As an ex scrapper I’ve hauled some decent loads. Once I hauled a early eighties full size wagon and sedan stacked two high, with the wagons roof crushed down with my 86 Burbank half ton and a 18 foot long tandem equipment trailer. The weight was 4.17 ton and it was all the old 6.2 diesel could do to back that load up my drive way.
Most dangerous match: a heap of (wet) sand in the toy single axle Fisher-Price trailer of the DIY-contractor. Or concrete tiles, another natural born overloader given the car and trailer they’re using to haul them.
Back a few years ago I had a 1984 Nissan 4×4 pickup and needed some gravel for my driveway. At the gravel yard the truck weighed 3400lbs so it being a 1/2 ton truck I had the front-load operator fill the bed with a peaked load that looked about 1000lbs. Tires did look a little bulgy but was really surprised when the scale readout showed 6800 lbs on it, so the truck had it’s own weight in the back. Not having a shovel with me I decided to drive it home, altho getting up the hill from the yard did require some clutch slipping. On the highway it was all over the road and took a block to stop at the next light. I had a 7+ mile drive thru two towns and was gripping the wheel till my fingers turned blue and was hoping nobody pulled out in front of me. It made it but after that I was a little more conservative on my loading. I tell you gravel is some heavy stuff.

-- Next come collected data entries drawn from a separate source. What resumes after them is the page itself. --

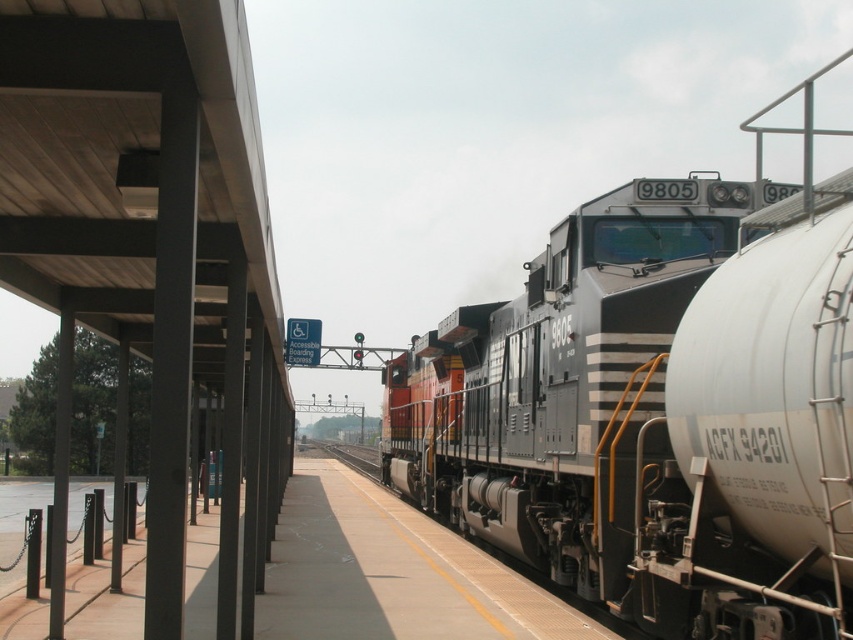
You are a passenger waiting on the concrete platform at center. You want to board the black metal train at center. Is the train big enough to accommodate you?

The black metal train at center has a larger size compared to concrete platform at center, so yes, the train is large enough to accommodate you.

You are standing on the concrete platform at center and want to walk to the black metal train track at center. Is the path directly between them clear of any obstacles?

The concrete platform at center is in front of black metal train track at center, so the path between them is blocked by the platform itself. You cannot walk directly between them without going around the platform.

You are standing at the point closest to the train in the image. Which of the two points, point (379, 493) or point (322, 449), is closer to you?

Point (379, 493) is in front of point (322, 449), so it is closer to you.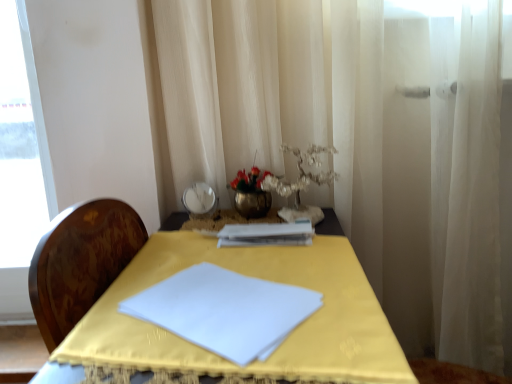
Find the location of a particular element. empty space that is to the right of white paper journal at center is located at coordinates (328, 237).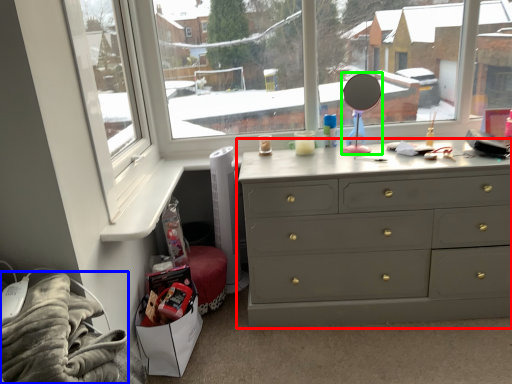
Question: Which is nearer to the chest of drawers (highlighted by a red box)? material (highlighted by a blue box) or mirror (highlighted by a green box).

Choices:
 (A) material
 (B) mirror

Answer: (B)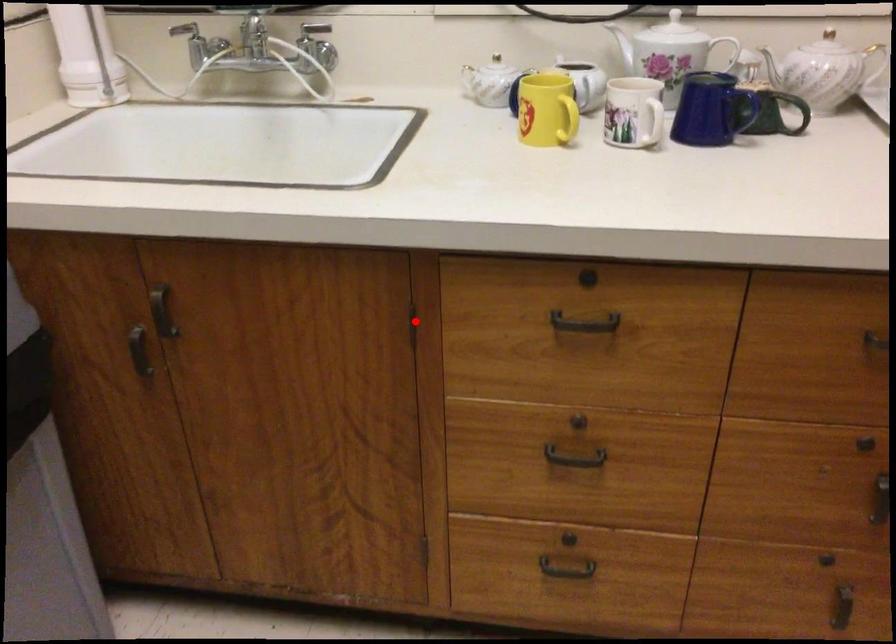
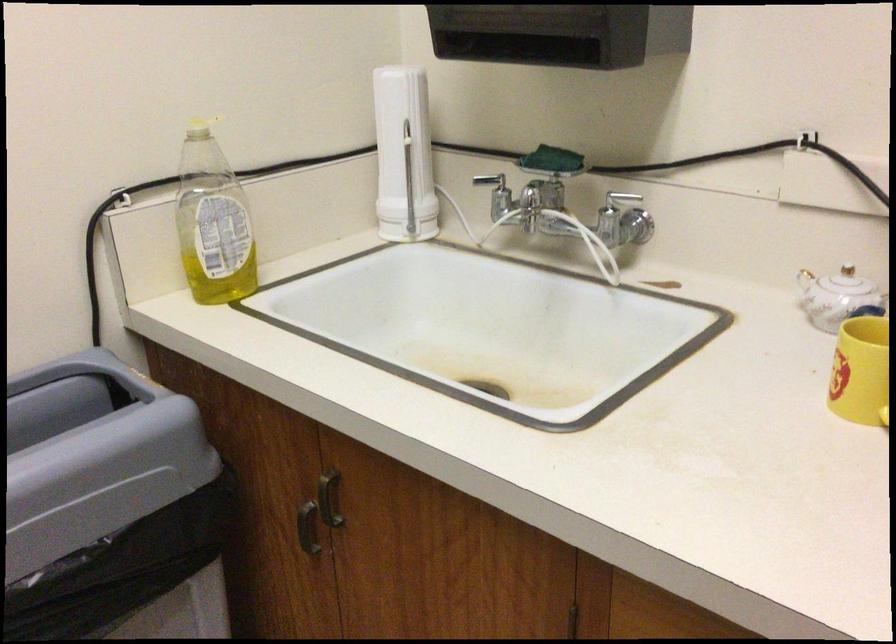
Question: A red point is marked in image1. In image2, is the corresponding 3D point closer to the camera or farther? Reply with the corresponding letter.

Choices:
 (A) The corresponding 3D point is closer.
 (B) The corresponding 3D point is farther.

Answer: (A)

Know the feeling,I worked for a landscape gardener when home for summer from University.I remember sailing through a red light in a Ford Cortina estate loaded with tools,4 passengers and a single axle trailer well overloaded,fortunately without any other cars or traffic cops about.
When I was a kid we had a homemade utility trailer. Upon arrival it had a 67-72 Chevy fleetside 8′ bed, a Willys pickup frame, and a Chevy rear axle of unknown origin. My old man removed the box and built a wood bed for it, which was designed to haul our jon boat or dirtbikes equally well.
I was probably six, and my brother was three, when we moved into town. Our homemade sandbox also came along – an elaborate wooden affair with no bottom, but a full covered peaked roof, a “dash” with a mid-70s Chevy steering wheel, four seats at the four corners, and everything else two kids needed to dream up a backyard adventure.
Upon arriving at the new place, the sandbox was in need of sand. So we took the trailer up to the lake (maybe 30 miles away) and loaded it up with what seemed a reasonable amount of sand, scooped five gallons at a time and carried up from the beach. It was perhaps 150 gallons’ worth at the absolute worst.
Still, that was enough to be trouble. The poor old axle underneath just wasn’t having any of it after the first ten or so miles. We had to keep stopping and letting the bearings cool every couple miles.
After finally making it home, the trailer immediately got “upgraded” with a rear axle from some ’80s Mopar minivan – which continues fulfilling its purpose to this day.
The family business is tile, granite, marble, that sorta thing. Heavy goods that need beefy trucks. Back in the early 70′s I needed to haul materials to a job site and planned on making 3 trips. 2 for the goods and a 1 trip to haul tools. Dad says “hell no, you do it all in one load’. The beast of burden was a 1964 Dodge 3/4 ton pickup with a camper suspension package and a granny gear 4 speed manual. I looked like a refuge from Afghanistan rollin’ down the road. The 318 strained mightily under the load. Halfway through the 30 mile trip the aroma of slipping clutch filled the cab. I had to be careful coming off of stop lights because the a$$ end was so heavy the front wheels would come off the ground. I don’t think I got over 20mph that trip,not just due to the load, but I didn’t want anything to fall off, or, heaven forbid, tip over. By the time I pulled up, my old man was waiting , already pissed off because I took so long to get there. He beat me there, but then again, in those days he was driving a Lincoln Continental Mark III. We abused the hell outta that old truck. Changed the oil about once every 10,000 miles. Kept air in the tires and gas in the tank. That’s all the love that thing got.
My other overload stories involve escapades in aircraft, so that’s for another website.